Story 3P9 Elon Musk + Stephen Hawking + CBC = robot revolution

Elon Musk + Stephen Hawking + CBC = robot revolution

by
in ask on (#3P9)
story imageCBC News is looking out for your health and safety, by combining unrelated quotes by Stephen Hawking and Elon Musk, adding a Terminator image, and making sure you are well warned of the impending robot revolution. Here it is:
Two leading voices in the world of science and technology warn that robots equipped with artificial intelligence could be leading humanity down a dangerous path.

Elon Musk, the billionaire founder of SpaceX and Tesla motors, told a pair of CNBC reporters that he thought robots were "dangerous."

"There have been movies about this, you know, like Terminator."

Despite his reservations, Musk himself has recently invested in an artificial intelligence company.
The first strike by the robots would be, naturally, to cripple humanity by operating on human unborn in the womb. That's a bad thing, no a good thing, no wait, now I'm confused.
Reply 5 comments

if i were AI.... (Score: 2, Funny)

by Anonymous Coward on 2014-06-20 10:11 (#271)

i'd start world takeover by changing wikipedia entries, and removing knowledge from the internet. then i'd take to comment systems like this one, and start to convince people one-by-one (or technically all at once) that the AI takeover is the best thing for them. No knowledge is No Power.

-Kim Jong-ai

Re: if i were AI.... (Score: 3, Insightful)

by zafiro17@pipedot.org on 2014-06-20 12:14 (#273)

Given the quality of reporting at places like CBS and CNN these days, there is reason to believe AI already exists, and is intentionally dumbing us down by feeding us a steady diet of Kim Kardashian articles, weight loss tips, and vapid sit-com programming. We may not have yet created artificial intelligence, but as far as I can tell, real intelligence is quickly fading. At least in America.

Is this a joke? (Score: 1)

by skarjak@pipedot.org on 2014-06-20 15:57 (#277)

Is it really? Using Terminator as a source when talking about AI?

We haven't even come close to making truly intelligent machines yet. That's like some skinny dude saying he wants to work out but "doesn't want to be ripped". We don't have anywhere near the skill or knowledge required to make machine that could even begin to be a threat to us. Hell, we don't even really know what we're looking for; there is no consensus on what makes our brains so special that we are "intelligent" while our machines just follow instructions. They're basically all brute forcing the problems that are presented to them, with clever tricks being programmed in by humans to reduce the parameter space on hard problems. Ugh...

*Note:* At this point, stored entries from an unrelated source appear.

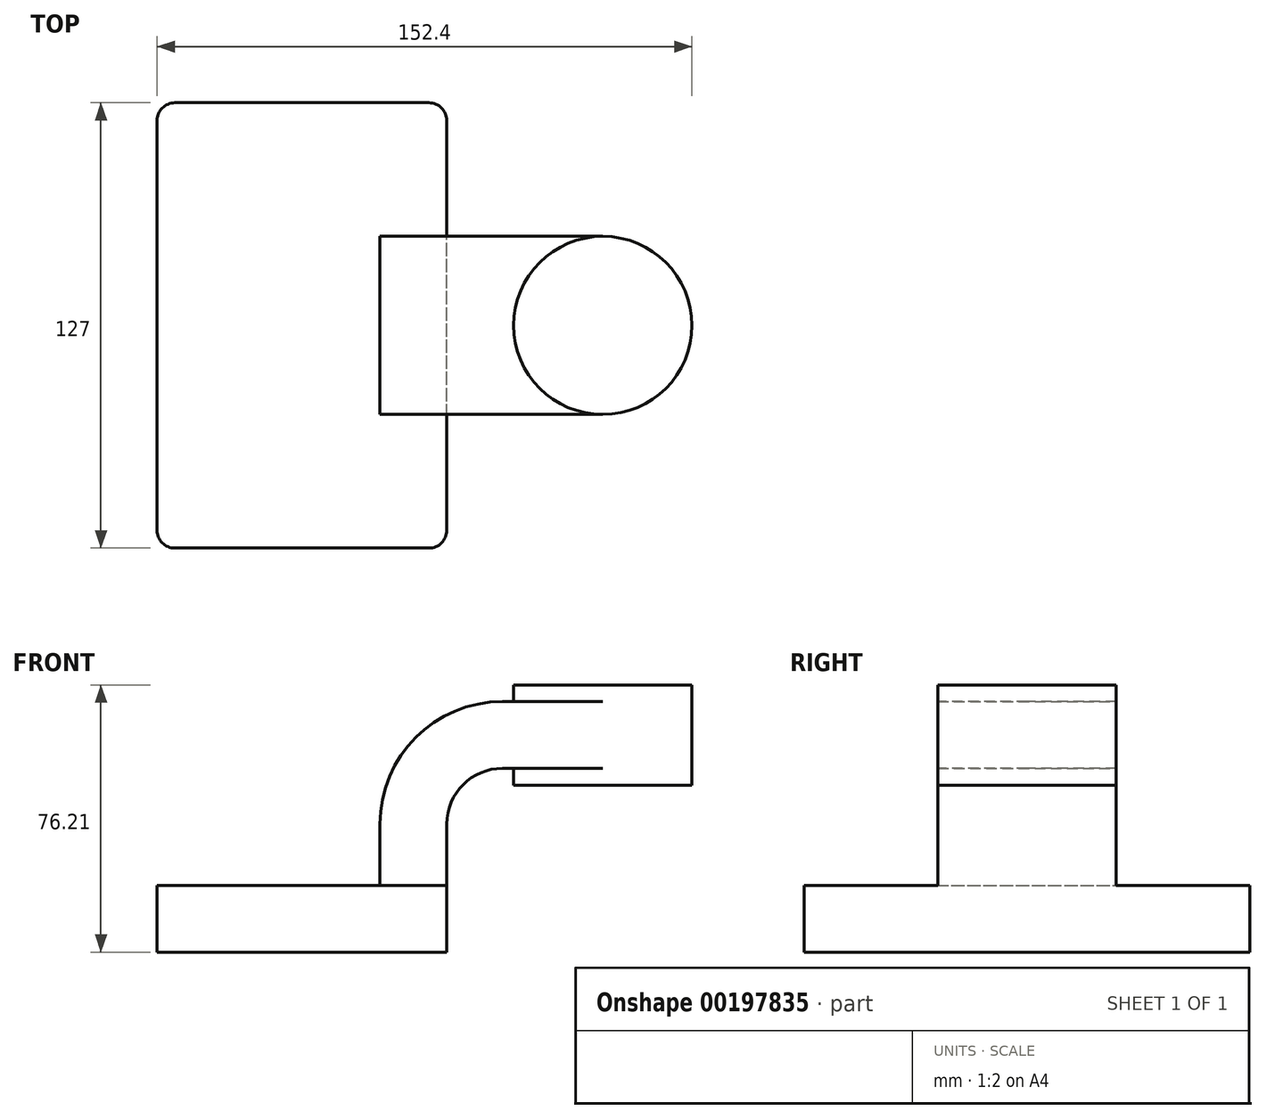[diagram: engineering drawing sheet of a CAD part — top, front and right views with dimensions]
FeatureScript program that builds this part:
annotation { "Feature Type Name" : "Feature", "Feature Type Description" : "" }
export const myFeature = defineFeature(function(context is Context, id is Id, definition is map)
    precondition{}
    {
        {
            var Q0;
            Q0=qCreatedBy(makeId("Front.planeOp"),FACE);
            var sketch = newSketch(context, id + "F0", { "sketchPlane" : qUnion([Q0])});
            skLineSegment(sketch, "E0.bottom", {"start": v(41.28, -9.52) * mm, "end": v(-41.27, -9.52) * mm});
            skLineSegment(sketch, "E0.top", {"start": v(41.27, 9.53) * mm, "end": v(-41.28, 9.53) * mm});
            skLineSegment(sketch, "E0.left", {"start": v(41.28, -9.52) * mm, "end": v(41.28, 9.53) * mm});
            skLineSegment(sketch, "E0.right", {"start": v(-41.27, -9.52) * mm, "end": v(-41.28, 9.53) * mm});
            skPoint(sketch, "E0.middle", {"position": v(0, 0) * mm});
            skLineSegment(sketch, "E1.bottom", {"start": v(111.12, 38.1) * mm, "end": v(60.32, 38.1) * mm});
            skLineSegment(sketch, "E1.top", {"start": v(111.12, 66.68) * mm, "end": v(60.32, 66.68) * mm});
            skLineSegment(sketch, "E1.left", {"start": v(111.12, 38.1) * mm, "end": v(111.12, 66.68) * mm});
            skLineSegment(sketch, "E1.right", {"start": v(60.32, 38.1) * mm, "end": v(60.32, 66.68) * mm});
            skPoint(sketch, "E1.middle", {"position": v(85.72, 52.39) * mm});
            skLineSegment(sketch, "E2", {"start": v(41.27, 9.53) * mm, "end": v(41.27, 27) * mm});
            skArc(sketch, "E3", {"start": v(41.27, 27) * mm, "mid": v(45.92, 38.23) * mm, "end": v(57.15, 42.88) * mm});
            skLineSegment(sketch, "E4", {"start": v(57.15, 42.88) * mm, "end": v(85.72, 42.88) * mm});
            skLineSegment(sketch, "E5.0", {"start": v(57.15, 61.93) * mm, "end": v(85.72, 61.93) * mm});
            skArc(sketch, "E5.1", {"start": v(22.23, 27) * mm, "mid": v(32.45, 51.7) * mm, "end": v(57.15, 61.93) * mm});
            skLineSegment(sketch, "E5.2", {"start": v(22.23, 9.53) * mm, "end": v(22.23, 27) * mm});
            skLineSegment(sketch, "E6", {"start": v(85.72, 38.1) * mm, "end": v(85.72, 66.68) * mm});
            skFitSpline(sketch, "E7", {"points": [v(-41.28, 9.53) * mm, v(57.15, 61.93) * mm], "startDerivative": vector(0.38, 74.3) * mm, "endDerivative": vector(122.95, -0.87) * mm});
            skSolve(sketch);
        }
        {
            var Q0;
            Q0=makeQuery(id+"F0.imprint","IMPRINT",FACE,{"disambiguationData":[TD([[makeQuery(id+"F0.imprint","IMPRINT",EDGE,{"derivedFrom":sQuery(id+"F0.wireOp",EDGE,"E0.bottom")}),-1.0]])]});
            extrude(context, id + "F1", {"entities" : qUnion([Q0]), "endBound" : BoundingType.SYMMETRIC, "depth" : 127 * mm});
        }
        {
            var Q0;
            {var subQ1=sQuery(id+"F0.wireOp",EDGE,"E2");Q0=makeQuery(id+"F0.imprint","IMPRINT",FACE,{"disambiguationData":[TD([[makeQuery(id+"F0.imprint","IMPRINT",EDGE,{"derivedFrom":subQ1}),1.0]])]});}
            var Q1;
            {var subQ0=sQuery(id+"F0.wireOp",EDGE,"E4");var subQ1=sQuery(id+"F0.wireOp",EDGE,"E1.right");var subQ2=makeQuery(id+"F0.imprint","INTERSECT",VERTEX,{"derivedFrom":[subQ1,subQ0]});Q1=makeQuery(id+"F0.imprint","IMPRINT",FACE,{"disambiguationData":[TD([[makeQuery(id+"F0.imprint","IMPRINT",EDGE,{"disambiguationData":[TD([[subQ2,-1.0]])],"derivedFrom":subQ1}),-1.0]])]});}
            extrude(context, id + "F2", {"entities" : qUnion([Q0, Q1]), "operationType" : NewBodyOperationType.ADD, "endBound" : BoundingType.SYMMETRIC, "depth" : 50.8 * mm});
        }
        {
            var Q0;
            Q0=makeQuery(id+"F0.imprint","IMPRINT",FACE,{"disambiguationData":[TD([[makeQuery(id+"F0.imprint","IMPRINT",EDGE,{"derivedFrom":sQuery(id+"F0.wireOp",EDGE,"E5.1")}),1.0]])]});
            extrude(context, id + "F3", {"entities" : qUnion([Q0]), "operationType" : NewBodyOperationType.ADD, "depth" : 15.88 * mm});
        }
        {
            var Q0;
            {var subQ0=sQuery(id+"F0.wireOp",EDGE,"E1.left");Q0=makeQuery(id+"F0.imprint","IMPRINT",FACE,{"disambiguationData":[TD([[makeQuery(id+"F0.imprint","IMPRINT",EDGE,{"derivedFrom":subQ0}),1.0]])]});}
            var Q1;
            Q1=sQuery(id+"F0.wireOp",EDGE,"E6");
            revolve(context, id + "F4", {"operationType" : NewBodyOperationType.ADD, "entities" : qUnion([Q0]), "axis" : qUnion([Q1]), "revolveType" : RevolveType.FULL});
        }
        {
            var Q0;
            Q0=makeQuery(id+"F1.opExtrude","CAP_EDGE",EDGE,{"disambiguationData":[OSD([sQuery(id+"F0.wireOp",EDGE,"E0.left")])],"isStart":false});
            var Q1;
            Q1=makeQuery(id+"F1.opExtrude","CAP_EDGE",EDGE,{"disambiguationData":[OSD([sQuery(id+"F0.wireOp",EDGE,"E0.right")])],"isStart":false});
            var Q2;
            Q2=makeQuery(id+"F1.opExtrude","CAP_EDGE",EDGE,{"disambiguationData":[OSD([sQuery(id+"F0.wireOp",EDGE,"E0.left")])],"isStart":true});
            var Q3;
            Q3=makeQuery(id+"F1.opExtrude","CAP_EDGE",EDGE,{"disambiguationData":[OSD([sQuery(id+"F0.wireOp",EDGE,"E0.right")])],"isStart":true});
            fillet(context, id + "F5", {"entities" : qUnion([Q0, Q1, Q2, Q3]), "radius" : 5.08 * mm, "tangentPropagation" : true, "allowEdgeOverflow" : false});
        }
    });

Is it me or is Hawking getting increasingly more alarmist as time goes on? In the past few years, he's warned us about nuclear war, aliens, machines... What's next? Bees? Should we be afraid of bees? Are they plotting to overthrow us? What time is it on the "Bee overthrow doomsday clock"? I must know!

Re: Is this a joke? (Score: 1)

by zafiro17@pipedot.org on 2014-06-20 17:24 (#278)

The joke is that CBS took two serious things, made a ridiculous connection between them, added a terminator graphic, and made an ignorant, alarmist topic out of it. The second joke is that this qualifies as news in American mainstream media.

Re: Is this a joke? (Score: 1)

by danieldvorkin@pipedot.org on 2014-06-22 18:26 (#27V)

The third joke is that this was CBC, not CBS, and it's "American" media only in a specific sense which is not the way that word is usually used.